### WORK REQUEST
Each entry below is to be written out exactly, and the pictures are to be left out.

(Collected data)
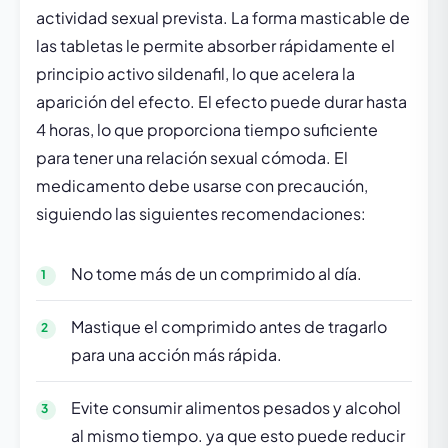
actividad sexual prevista. La forma masticable de
las tabletas le permite absorber rápidamente el
principio activo sildenafil, lo que acelera la
aparición del efecto. El efecto puede durar hasta
4 horas, lo que proporciona tiempo suficiente
para tener una relación sexual cómoda. El
medicamento debe usarse con precaución,
siguiendo las siguientes recomendaciones:
No tome más de un comprimido al día.
Mastique el comprimido antes de tragarlo
para una acción más rápida.
Evite consumir alimentos pesados ​​y alcohol
al mismo tiempo. ya que esto puede reducir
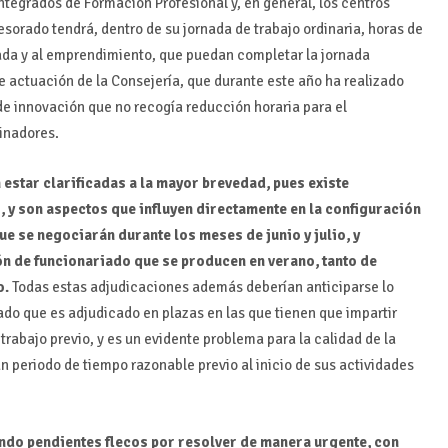
 integrados de Formación Profesional y, en general, los centros
esorado tendrá, dentro de su jornada de trabajo ordinaria, horas de
cada y al emprendimiento, que puedan completar la jornada
 actuación de la Consejería, que durante este año ha realizado
de innovación que no recogía reducción horaria para el
dinadores.
estar clarificadas a la mayor brevedad, pues existe
, y son aspectos que influyen directamente en la configuración
e se negociarán durante los meses de junio y julio, y
ón de funcionariado que se producen en verano, tanto de
o.
Todas estas adjudicaciones además deberían anticiparse lo
do que es adjudicado en plazas en las que tienen que impartir
rabajo previo, y es un evidente problema para la calidad de la
n periodo de tiempo razonable previo al inicio de sus actividades
ndo pendientes flecos por resolver de manera urgente, con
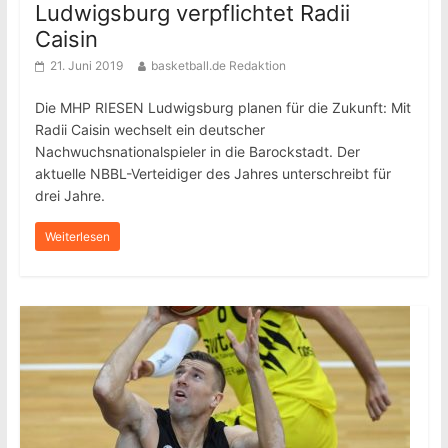
Ludwigsburg verpflichtet Radii
Caisin
21. Juni 2019
basketball.de Redaktion
Die MHP RIESEN Ludwigsburg planen für die Zukunft: Mit
Radii Caisin wechselt ein deutscher
Nachwuchsnationalspieler in die Barockstadt. Der
aktuelle NBBL-Verteidiger des Jahres unterschreibt für
drei Jahre.
Weiterlesen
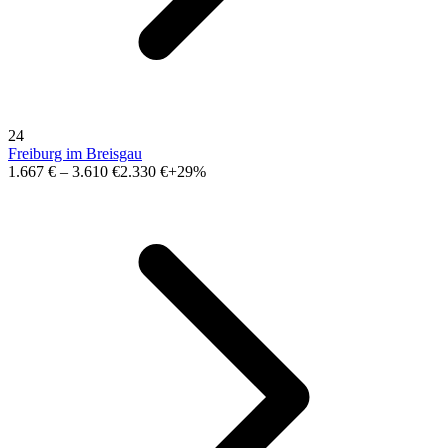
24
Freiburg im Breisgau
1.667 €
–
3.610 €
2.330 €
+29%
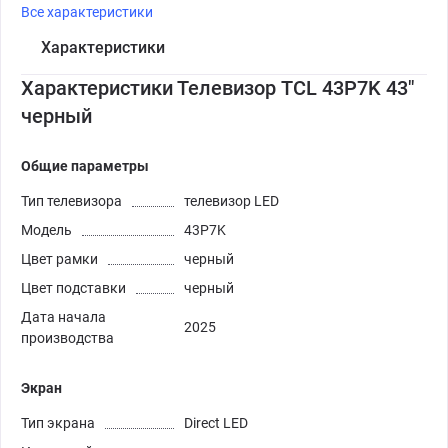
Все характеристики
Характеристики
Характеристики Телевизор TCL 43P7K 43"
черный
Общие параметры
Тип телевизора
телевизор LED
Модель
43P7K
Цвет рамки
черный
Цвет подставки
черный
Дата начала
2025
производства
Экран
Тип экрана
Direct LED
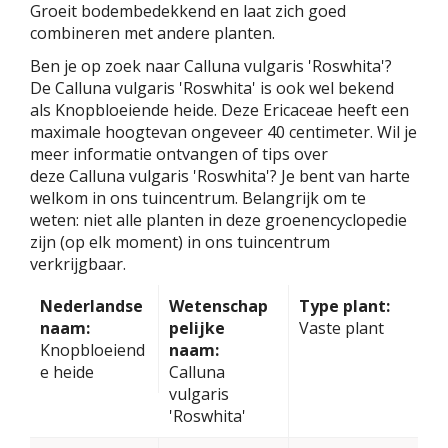
Groeit bodembedekkend en laat zich goed
combineren met andere planten.
Ben je op zoek naar Calluna vulgaris 'Roswhita'?
De Calluna vulgaris 'Roswhita' is ook wel bekend
als Knopbloeiende heide. Deze Ericaceae heeft een
maximale hoogtevan ongeveer 40 centimeter. Wil je
meer informatie ontvangen of tips over
deze Calluna vulgaris 'Roswhita'? Je bent van harte
welkom in ons tuincentrum. Belangrijk om te
weten: niet alle planten in deze groenencyclopedie
zijn (op elk moment) in ons tuincentrum
verkrijgbaar.
Nederlandse
Wetenschap
Type plant:
naam:
pelijke
Vaste plant
Knopbloeiend
naam:
e heide
Calluna
vulgaris
'Roswhita'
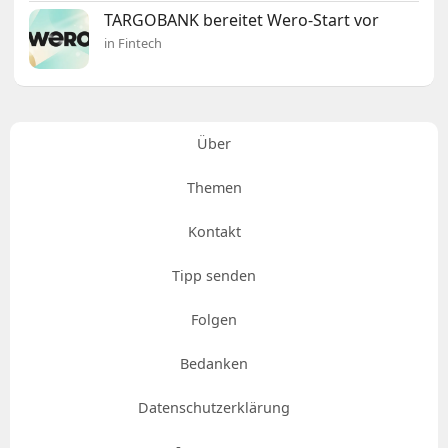
TARGOBANK bereitet Wero-Start vor
in Fintech
Über
Themen
Kontakt
Tipp senden
Folgen
Bedanken
Datenschutzerklärung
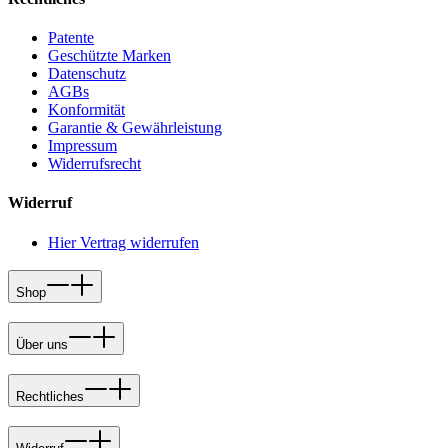
Patente
Geschützte Marken
Datenschutz
AGBs
Konformität
Garantie & Gewährleistung
Impressum
Widerrufsrecht
Widerruf
Hier Vertrag widerrufen
Shop
Über uns
Rechtliches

### SOLUTION TO THE PROBLEM
actividad sexual prevista. La forma masticable de
las tabletas le permite absorber rápidamente el
principio activo sildenafil, lo que acelera la
aparición del efecto. El efecto puede durar hasta
4 horas, lo que proporciona tiempo suficiente
para tener una relación sexual cómoda. El
medicamento debe usarse con precaución,
siguiendo las siguientes recomendaciones:
No tome más de un comprimido al día.
Mastique el comprimido antes de tragarlo
para una acción más rápida.
Evite consumir alimentos pesados ​​y alcohol
al mismo tiempo. ya que esto puede reducir
 integrados de Formación Profesional y, en general, los centros
esorado tendrá, dentro de su jornada de trabajo ordinaria, horas de
cada y al emprendimiento, que puedan completar la jornada
 actuación de la Consejería, que durante este año ha realizado
de innovación que no recogía reducción horaria para el
dinadores.
estar clarificadas a la mayor brevedad, pues existe
, y son aspectos que influyen directamente en la configuración
e se negociarán durante los meses de junio y julio, y
ón de funcionariado que se producen en verano, tanto de
o.
Todas estas adjudicaciones además deberían anticiparse lo
do que es adjudicado en plazas en las que tienen que impartir
rabajo previo, y es un evidente problema para la calidad de la
n periodo de tiempo razonable previo al inicio de sus actividades
ndo pendientes flecos por resolver de manera urgente, con
Ludwigsburg verpflichtet Radii
Caisin
21. Juni 2019
basketball.de Redaktion
Die MHP RIESEN Ludwigsburg planen für die Zukunft: Mit
Radii Caisin wechselt ein deutscher
Nachwuchsnationalspieler in die Barockstadt. Der
aktuelle NBBL-Verteidiger des Jahres unterschreibt für
drei Jahre.
Weiterlesen
24
Freiburg im Breisgau
1.667 €
–
3.610 €
2.330 €
+29%
Все характеристики
Характеристики
Характеристики Телевизор TCL 43P7K 43"
черный
Общие параметры
Тип телевизора
телевизор LED
Модель
43P7K
Цвет рамки
черный
Цвет подставки
черный
Дата начала
2025
производства
Экран
Тип экрана
Direct LED
Groeit bodembedekkend en laat zich goed
combineren met andere planten.
Ben je op zoek naar Calluna vulgaris 'Roswhita'?
De Calluna vulgaris 'Roswhita' is ook wel bekend
als Knopbloeiende heide. Deze Ericaceae heeft een
maximale hoogtevan ongeveer 40 centimeter. Wil je
meer informatie ontvangen of tips over
deze Calluna vulgaris 'Roswhita'? Je bent van harte
welkom in ons tuincentrum. Belangrijk om te
weten: niet alle planten in deze groenencyclopedie
zijn (op elk moment) in ons tuincentrum
verkrijgbaar.
Nederlandse
Wetenschap
Type plant:
naam:
pelijke
Vaste plant
Knopbloeiend
naam:
e heide
Calluna
vulgaris
'Roswhita'
TARGOBANK bereitet Wero-Start vor
in Fintech
Über
Themen
Kontakt
Tipp senden
Folgen
Bedanken
Datenschutzerklärung
Patente
Geschützte Marken
Datenschutz
AGBs
Konformität
Garantie & Gewährleistung
Impressum
Widerrufsrecht
Widerruf
Hier Vertrag widerrufen
Shop
Über uns
Rechtliches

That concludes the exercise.